* [SELECTED EXCERPT]:
“We can go to Cowan Bridge School and learn a lot of rot we already know and freeze and starve and probably die of consumption, or we can get on a fairy train driven by our Christmas presents.”
The four siblings called it The Glass Town Game, but it was more than just a simple game of make-believe. A gift of twelve wooden soldiers gradually turned into an entire imaginary world, the result of years of creativity and storytelling. Charlotte, Emily, Anne, and Bramwell took everything they could learn from fiction and history and current events outside their tiny little village of Haworth, and poured it all into Glass Town, a place of intrigues and doomed romance and heroism, where wooden soldiers die bravely in battle against Napoleon, only to spring back to life for more adventures the next day.
You can imagine the children’s surprise when they’re whisked off to a world that’s exactly like Glass Town.
Well almost exactly, except for a few minor details. Like the Napoleon with guns for arms, riding a giant fire-breathing porcelain rooster. That one’s new.
Catherynne Valente wrote this out of a deep and abiding love of the entire Brontë clan and their work, so it’s helpful to know at least a little bit about their family before reading it. The siblings didn’t exactly have the happiest life. Their mother died young, and while their father did what he could to provide, the family was poor and isolated enough that Glass Town became an escape for the four of them.

* [DATASET EXTRACT]:

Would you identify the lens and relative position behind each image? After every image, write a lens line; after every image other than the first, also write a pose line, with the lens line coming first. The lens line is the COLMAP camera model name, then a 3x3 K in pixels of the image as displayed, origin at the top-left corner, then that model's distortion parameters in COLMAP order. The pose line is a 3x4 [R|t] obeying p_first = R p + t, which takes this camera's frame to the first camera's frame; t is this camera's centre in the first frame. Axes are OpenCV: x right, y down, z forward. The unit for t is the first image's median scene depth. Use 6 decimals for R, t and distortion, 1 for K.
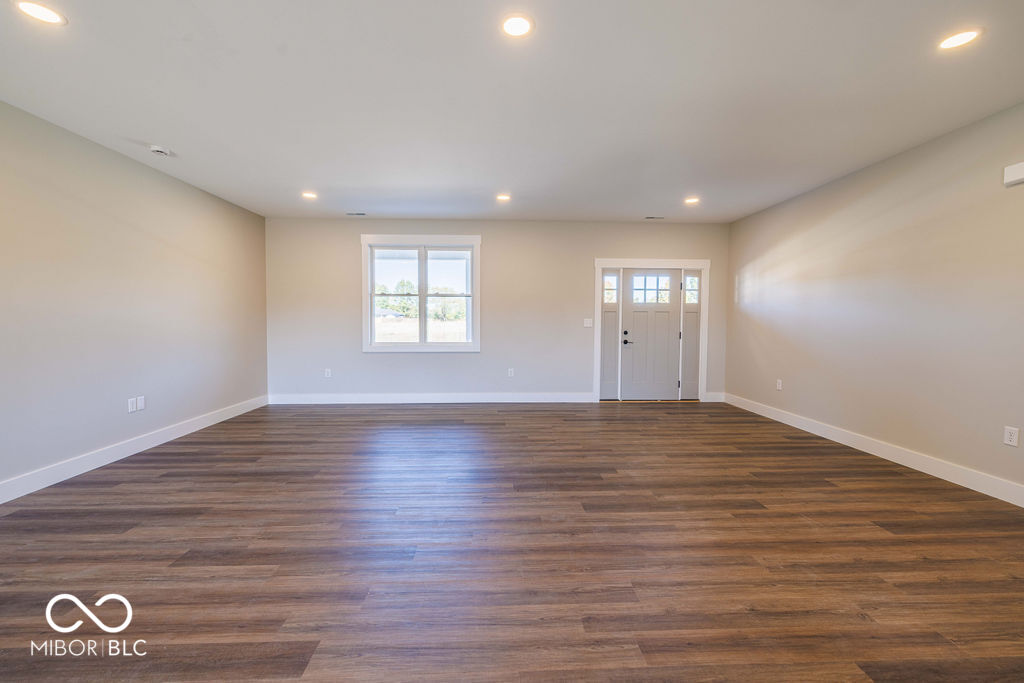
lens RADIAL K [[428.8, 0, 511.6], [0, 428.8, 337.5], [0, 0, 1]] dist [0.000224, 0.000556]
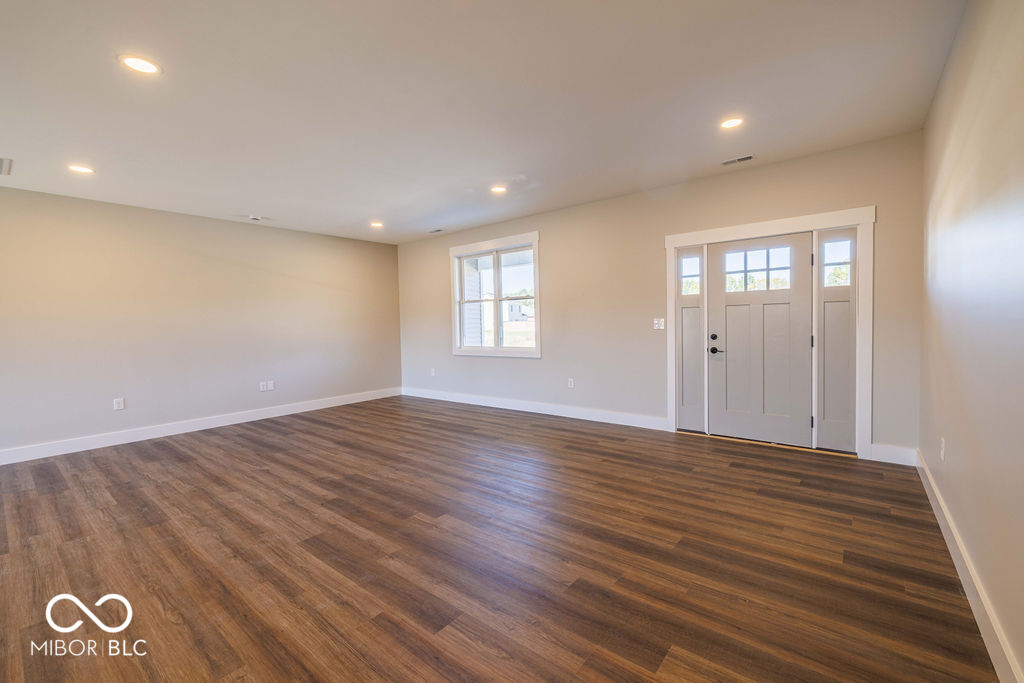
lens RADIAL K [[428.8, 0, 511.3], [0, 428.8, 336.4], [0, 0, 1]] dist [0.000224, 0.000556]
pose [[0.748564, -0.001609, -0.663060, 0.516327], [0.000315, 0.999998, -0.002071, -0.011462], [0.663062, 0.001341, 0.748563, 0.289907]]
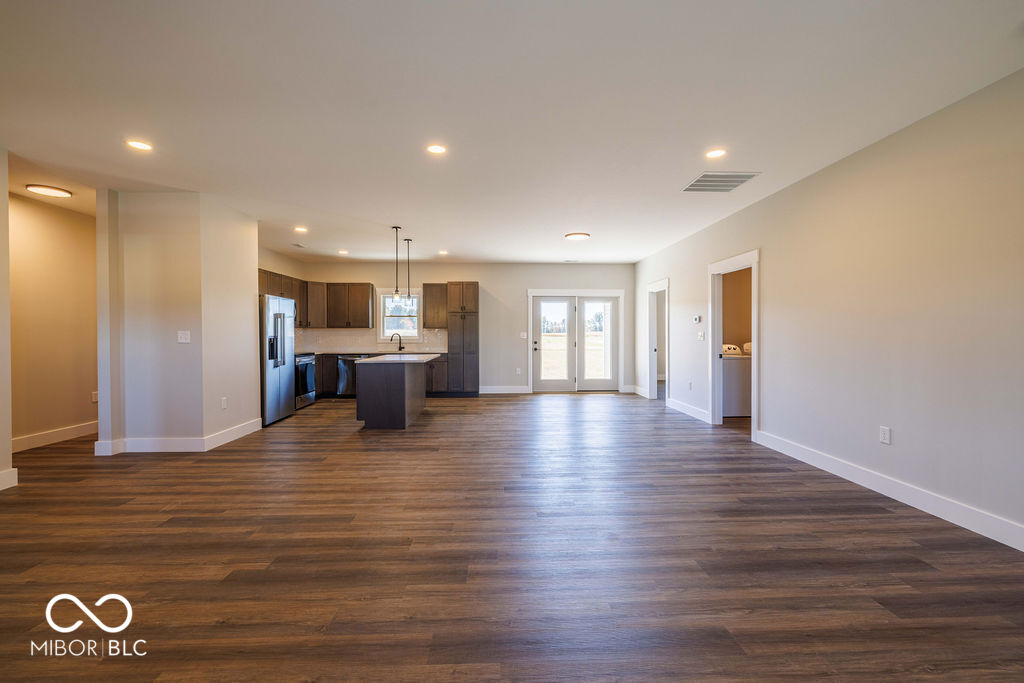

* [EXERCISE DIRECTIONS]: Write the next part of the piece about The Glass Town Game, picking up after its last sentence. Nothing in the lines above matters here.

* [RESULT]:
And there’s something they desperately want to escape from when the book starts: Charlotte and Emily’s return to Cowan Bridge School. The school featured in Jane Eyre was based on Charlotte’s actual experience; she and Emily had already attended with their two beloved older sisters, who both died of a typhoid outbreak before they could get home. So it’s not hyperbole to say that returning to school was something that could actually kill them.
Fortunately, when Branwell and Anne were walking them to the carriage, they all took a side trip to see the train station and ran into a bad-tempered spy made entirely of magazines, being arrested by the children’s own wooden soldiers. Who wouldn’t decide to board an impossible train to an imaginary place after that?
“We’re only in an insane, upside-down world populated by our toys, our stories, and Napoleon riding a giant chicken on fire. Nothing as bad as School.”
The story is a Victorian fantasy adventure in the style of the Narnia books, something that can appeal to children who want the characters to be in real peril when traveling through a fantastical setting. There are also enough quirky characters using cute mashed-up words like “intropresent” and “fantavulously” to fill one of Walt Kelly’s Pogo stories.
Older readers may also enjoy some of the more clever puns (clever, but still a little goofy. Time Flies, anyone?), and the little nods to historical events and the Brontë’s writing. The names that Charlotte and Emily use to infiltrate a high-society party are just two examples; the name of the city that Glass Town is currently at war with is another.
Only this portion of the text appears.